In 2011, he starred as Temu Walis in Wei Te-sheng's historical epic, Seediq Bale (2011), which was split into two parts in some jurisdictions: Part 1 (The Sun Flag) and Part 2 (The Rainbow Bridge). He was nominated for a "Best Supporting Actor" award at the 2012 Asian Film Awards for his performance in the film. In 2012, he appeared as Hsiang in Taiwanese director Chao-jen Hsu's Together (2012), and in 2014-2015, he appeared as the character "Canon" in the Taiwanese TV series Mr. Right Wanted.

===Directing===
Boya made his directing debut with the mini-series Promised Not to Cry, which he won a Golden Bell Award in the Best Director category.
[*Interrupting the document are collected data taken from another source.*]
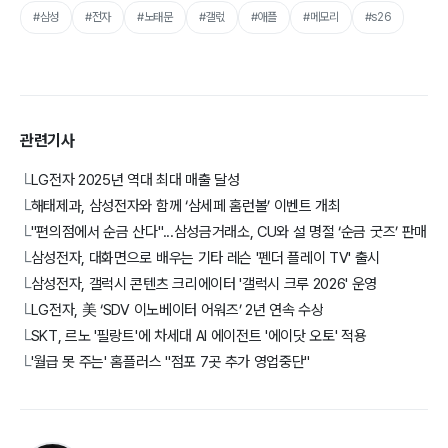
#삼성
#전자
#노태문
#갤럯
#애플
#메모리
#s26
관련기사
LG전자 2025년 역대 최대 매출 달성
└
해태제과, 삼성전자와 함께 ‘삼세페 홈런볼’ 이벤트 개최
└
"편의점에서 순금 산다"...삼성금거래소, CU와 설 명절 ‘순금 굿즈’ 판매
└
삼성전자, 대화면으로 배우는 기타 레슨 '펜더 플레이 TV' 출시
└
삼성전자, 갤럭시 콘텐츠 크리에이터 '갤럭시 크루 2026' 운영
└
LG전자, 美 ‘SDV 이노베이터 어워즈’ 2년 연속 수상
└
SKT, 르노 '필랑트'에 차세대 AI 에이전트 '에이닷 오토' 적용
└
'월급 못 주는' 홈플러스 "점포 7곳 추가 영업중단"
└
In 2014, Boya made his feature film directorial debut with Kano, a historical period piece about Taiwan's legendary high school baseball team. Boya first got involved with the project when Wei Te-sheng mentioned doing a smaller film about baseball, which he had interest in because he was a former baseball player himself. The film was also written and produced by Wei Te-sheng and won Audience Awards at the Golden Horse Awards (where it also won a FIPRESCI Prize), the Osaka Asian Film Festival and the Taipei Film Festival (where actor Yu-Ning Tsao won a Best Supporting Actor award). Kano is also the 6th highest grossing Taiwanese domestic film of all time.